For part (d) of the following question should I look at the integrated version of the equation in part (a) in order to look at how $u$ evolves i.e. take limits of $s$ or does it make sense to just look at the equation in part (a) i.e. the change in $u$ with respect to $\tau$.
Also, is taking the limit of $s$ the right path to follow? If not what is the right way to solve this question?
Any help would be really appreciated!
For part (d), when the activating signal is $0$ (e.g. $s= 0$), then the ode takes the form: \begin{equation} \frac{du}{d\tau} = - ru + \frac{u^2}{1+u^2} \end{equation} Note that since $u(0) = 0$, this means $\frac{du}{d\tau} = 0$, so $u(\tau) = 0$ for all $\tau$ given $s = 0$.

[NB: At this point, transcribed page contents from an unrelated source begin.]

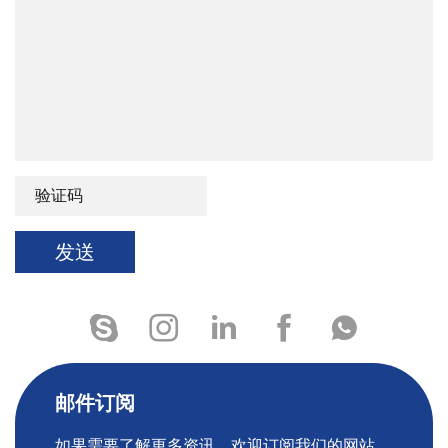
发送
邮件订阅
如果需要了解更多资讯，欢迎订阅我们的网站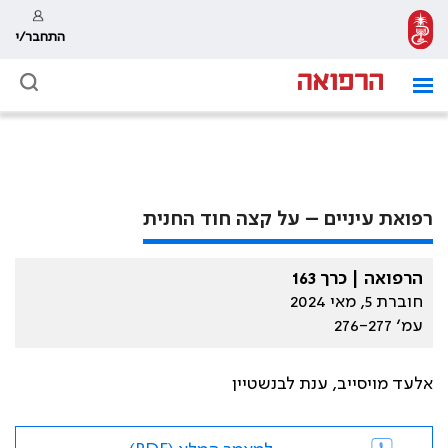
התחבר/י
רפואת עיניים – על קצה חוד החנית
הרפואה | כרך 163
חוברת 5, מאי 2024
עמ׳ 276-277
אלעד מויסייב, ענת לבנשטיין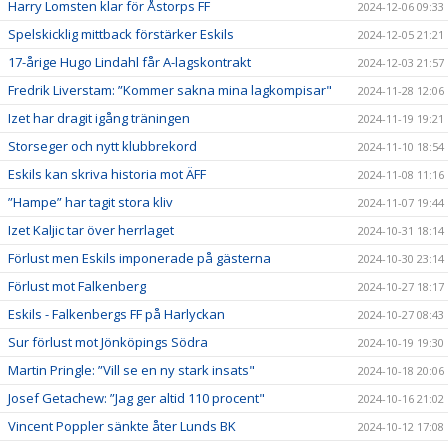
Harry Lomsten klar för Åstorps FF
2024-12-06 09:33
Spelskicklig mittback förstärker Eskils
2024-12-05 21:21
17-årige Hugo Lindahl får A-lagskontrakt
2024-12-03 21:57
Fredrik Liverstam: ”Kommer sakna mina lagkompisar"
2024-11-28 12:06
Izet har dragit igång träningen
2024-11-19 19:21
Storseger och nytt klubbrekord
2024-11-10 18:54
Eskils kan skriva historia mot ÄFF
2024-11-08 11:16
”Hampe” har tagit stora kliv
2024-11-07 19:44
Izet Kaljic tar över herrlaget
2024-10-31 18:14
Förlust men Eskils imponerade på gästerna
2024-10-30 23:14
Förlust mot Falkenberg
2024-10-27 18:17
Eskils - Falkenbergs FF på Harlyckan
2024-10-27 08:43
Sur förlust mot Jönköpings Södra
2024-10-19 19:30
Martin Pringle: ”Vill se en ny stark insats"
2024-10-18 20:06
Josef Getachew: ”Jag ger altid 110 procent"
2024-10-16 21:02
Vincent Poppler sänkte åter Lunds BK
2024-10-12 17:08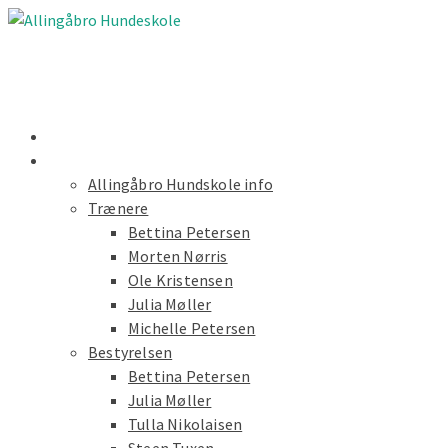
Nyheder
Forside
Allingåbro Hundskole info
Trænere
Bettina Petersen
Morten Nørris
Ole Kristensen
Julia Møller
Michelle Petersen
Bestyrelsen
Bettina Petersen
Julia Møller
Tulla Nikolaisen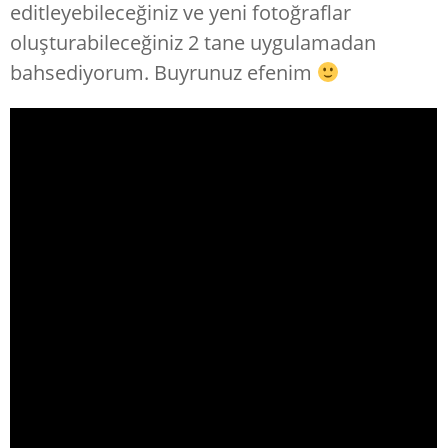
editleyebileceğiniz ve yeni fotoğraflar
oluşturabileceğiniz 2 tane uygulamadan
bahsediyorum. Buyrunuz efenim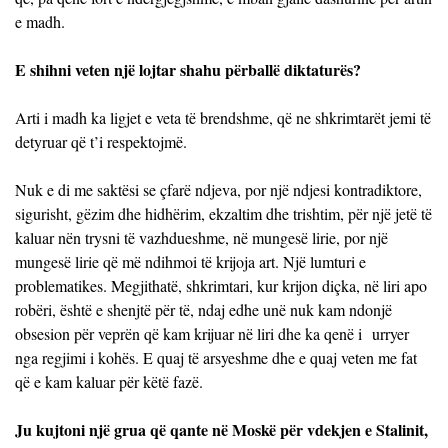
e madh.
E shihni veten një lojtar shahu përballë diktaturës?
Arti i madh ka ligjet e veta të brendshme, që ne shkrimtarët jemi të
detyruar që t’i respektojmë.
Nuk e di me saktësi se çfarë ndjeva, por një ndjesi kontradiktore,
sigurisht, gëzim dhe hidhërim, ekzaltim dhe trishtim, për një jetë të
kaluar nën trysni të vazhdueshme, në mungesë lirie, por një
mungesë lirie që më ndihmoi të krijoja art. Një lumturi e
problematikes. Megjithatë, shkrimtari, kur krijon diçka, në liri apo
robëri, është e shenjtë për të, ndaj edhe unë nuk kam ndonjë
obsesion për veprën që kam krijuar në liri dhe ka qenë i urryer
nga regjimi i kohës. E quaj të arsyeshme dhe e quaj veten me fat
që e kam kaluar për këtë fazë.
Ju kujtoni një grua që qante në Moskë për vdekjen e Stalinit,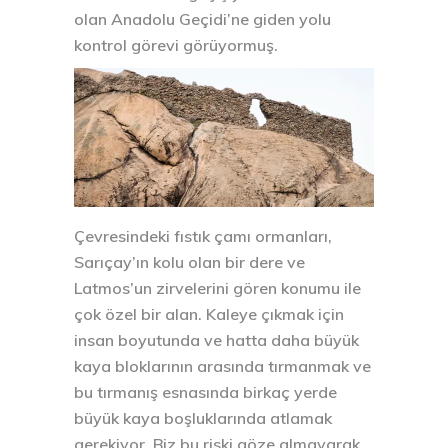
olan Anadolu Geçidi’ne giden yolu
kontrol görevi görüyormuş.
Çevresindeki fıstık çamı ormanları,
Sarıçay’ın kolu olan bir dere ve
Latmos’un zirvelerini gören konumu ile
çok özel bir alan. Kaleye çıkmak için
insan boyutunda ve hatta daha büyük
kaya bloklarının arasında tırmanmak ve
bu tırmanış esnasında birkaç yerde
büyük kaya boşluklarında atlamak
gerekiyor. Biz bu riski göze almayarak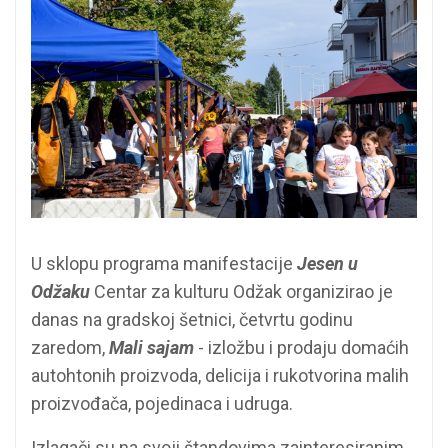
U sklopu programa manifestacije
Jesen u
Odžaku
Centar za kulturu Odžak organizirao je
danas na gradskoj šetnici, četvrtu godinu
zaredom,
Mali sajam
- izložbu i prodaju domaćih
autohtonih proizvoda, delicija i rukotvorina malih
proizvođača, pojedinaca i udruga.
Izlagači su na svoji štandovima zainteresiranim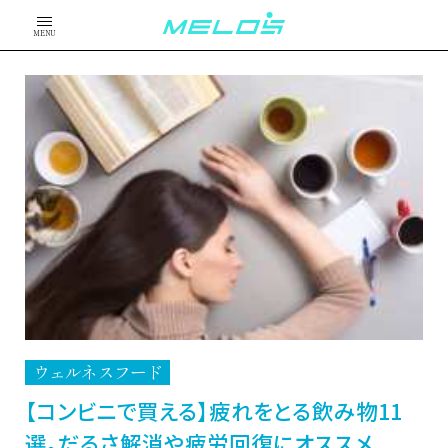
MENU
ウェルネスフード
【コンビニで買える】疲れをとる飲み物11
選。だるさ解消や疲労回復にオススメ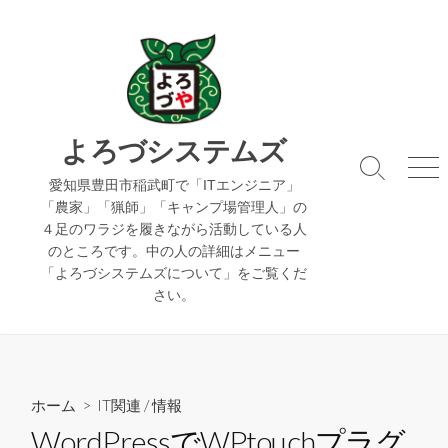
コ
ン
テ
ン
ツ
へ
よろづシステムズ
ス
検
メ
キ
愛知県豊田市稲武町で「ITエンジニア」
索
ニ
「農家」「猟師」「キャンプ場管理人」の
ッ
切
ュ
４足のワラジを履きながら活動している人
り
ー
プ
のところです。中の人の詳細はメニュー
替
え
「よろづシステムズについて」をご覧くだ
さい。
ホーム
>
IT関連
/
情報
WordPressでWPtouchプラグ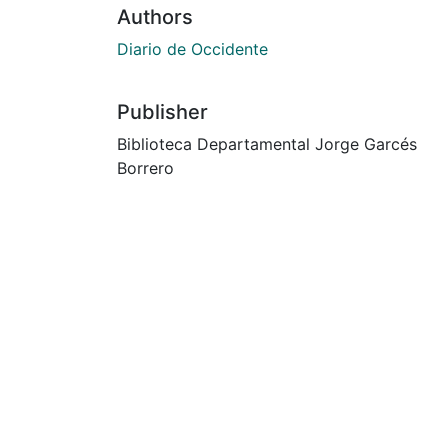
Authors
Diario de Occidente
Publisher
Biblioteca Departamental Jorge Garcés
Borrero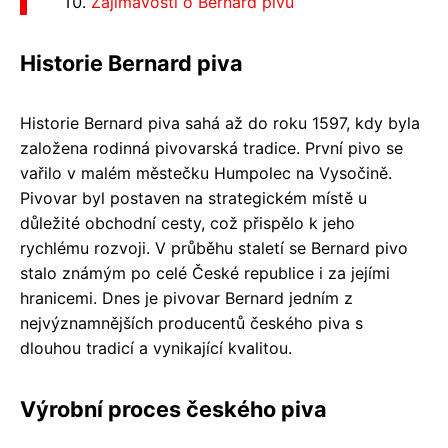
Zajímavosti o Bernard pivu
Historie Bernard piva
Historie Bernard piva sahá až do roku 1597, kdy byla
založena rodinná pivovarská tradice. První pivo se
vařilo v malém městečku Humpolec na Vysočině.
Pivovar byl postaven na strategickém místě u
důležité obchodní cesty, což přispělo k jeho
rychlému rozvoji. V průběhu staletí se Bernard pivo
stalo známým po celé České republice i za jejími
hranicemi. Dnes je pivovar Bernard jedním z
nejvýznamnějších producentů českého piva s
dlouhou tradicí a vynikající kvalitou.
Výrobní proces českého piva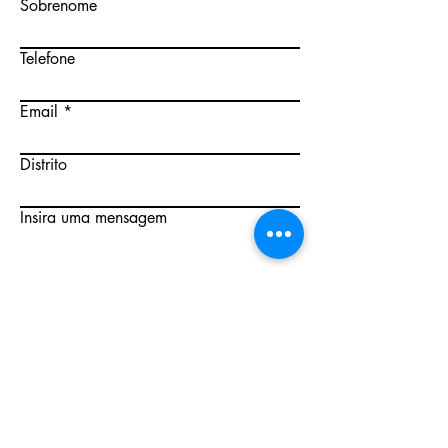
Sobrenome
Telefone
Email
Distrito
Insira uma mensagem
Enviar
Onde estamos.
Perto de si, com a nossa equipa técnica
e comercial.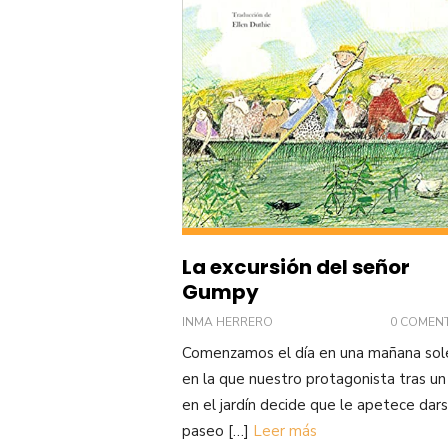
La excursión del señor
Gumpy
INMA HERRERO
0 COMEN
Comenzamos el día en una mañana so
en la que nuestro protagonista tras un
en el jardín decide que le apetece dar
paseo […]
Leer más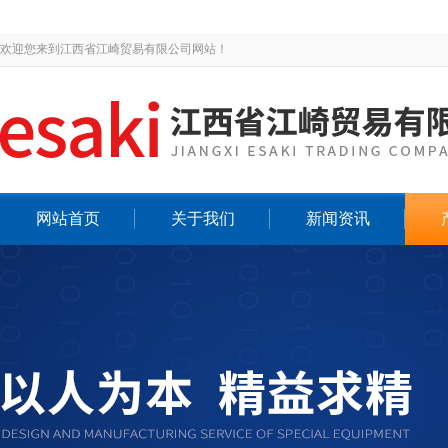
欢迎您来到江西省江崎贸易有限公司网站！
网站首页
关于我们
新闻资讯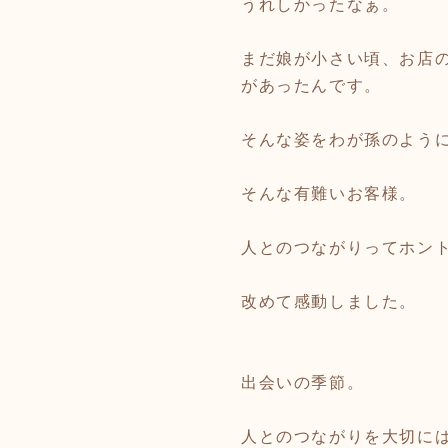
うれしかったなぁ。
まだ娘が小さい頃、お店
があったんです。
そんな姿をわが孫のよう
そんな有難いお客様。
人とのつながりってホン
改めて感動しました。
出会いの季節。
人とのつながりを大切に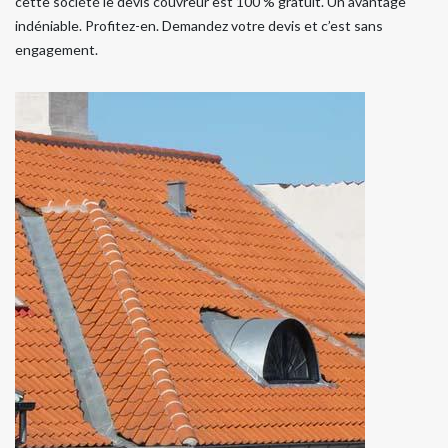
cette société le devis couvreur est 100 % gratuit. Un avantage
indéniable. Profitez-en. Demandez votre devis et c’est sans
engagement.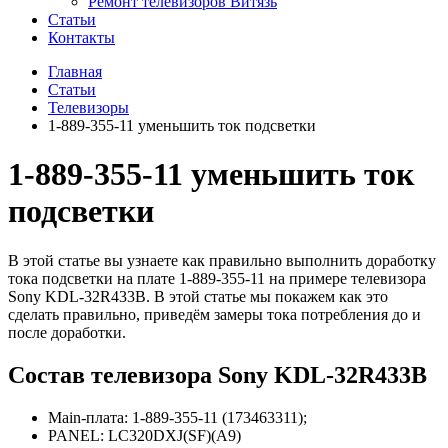
Ремонт телевизоров Витязь
Статьи
Контакты
Главная
Статьи
Телевизоры
1-889-355-11 уменьшить ток подсветки
1-889-355-11 уменьшить ток
подсветки
В этой статье вы узнаете как правильно выполнить доработку
тока подсветки на плате 1-889-355-11 на примере телевизора
Sony KDL-32R433B. В этой статье мы покажем как это
сделать правильно, приведём замеры тока потребления до и
после доработки.
Состав телевизора Sony KDL-32R433B
Main-плата: 1-889-355-11 (173463311);
PANEL: LC320DXJ(SF)(A9)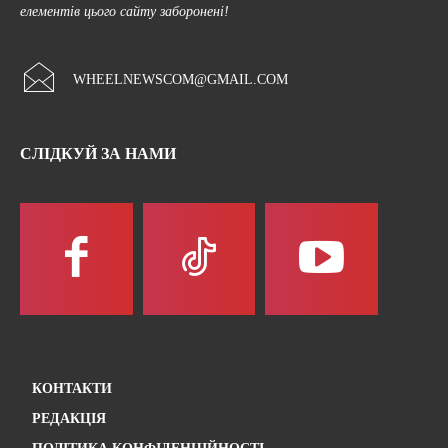
елементів цього сайту заборонені!
WHEELNEWSCOM@GMAIL.COM
СЛІДКУЙ ЗА НАМИ
КОНТАКТИ
РЕДАКЦІЯ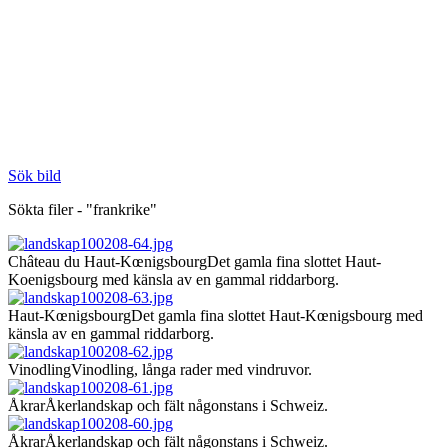
Sök bild
Sökta filer - "frankrike"
Château du Haut-Kœnigsbourg
Det gamla fina slottet Haut-
Koenigsbourg med känsla av en gammal riddarborg.
Haut-Kœnigsbourg
Det gamla fina slottet Haut-Kœnigsbourg med
känsla av en gammal riddarborg.
Vinodling
Vinodling, långa rader med vindruvor.
Åkrar
Åkerlandskap och fält någonstans i Schweiz.
Åkrar
Åkerlandskap och fält någonstans i Schweiz.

Now, the question wants to slowly increase $s$, so $s>0$. At some earlier time, then we can approximate $u \approx 0$ giving: \begin{equation} \frac{du}{d\tau} \approx s > 0 \end{equation} This implies $u(\tau) > 0$ at least for some time after $s>0$. Next, the question wants to know if $u(\tau)$ reverts back to $0$ once the activating signal is gone, e.g. $s \rightarrow 0$. Note that this gives us back: \begin{equation} \frac{du}{d\tau} = - ru + \frac{u^2}{1+u^2} \end{equation} However, this time $u(\text{initial}) = u(\text{immediately after signal is gone}) > 0$. This times, you will need to find the stability of the equilibrium $u^* = 0$. To do this, we differentiate $f(u) = -ru + \frac{u^2}{1+ u^2}$ to obtain: \begin{equation} f'(u) = -r + \frac{2u}{1+u^2} \end{equation} At equilibrium then, $f'(u^*) = -r$, hence $u^*$ is locally asymptotically stable. This means $u$ would still go back to $0$ once the activating signal is gone.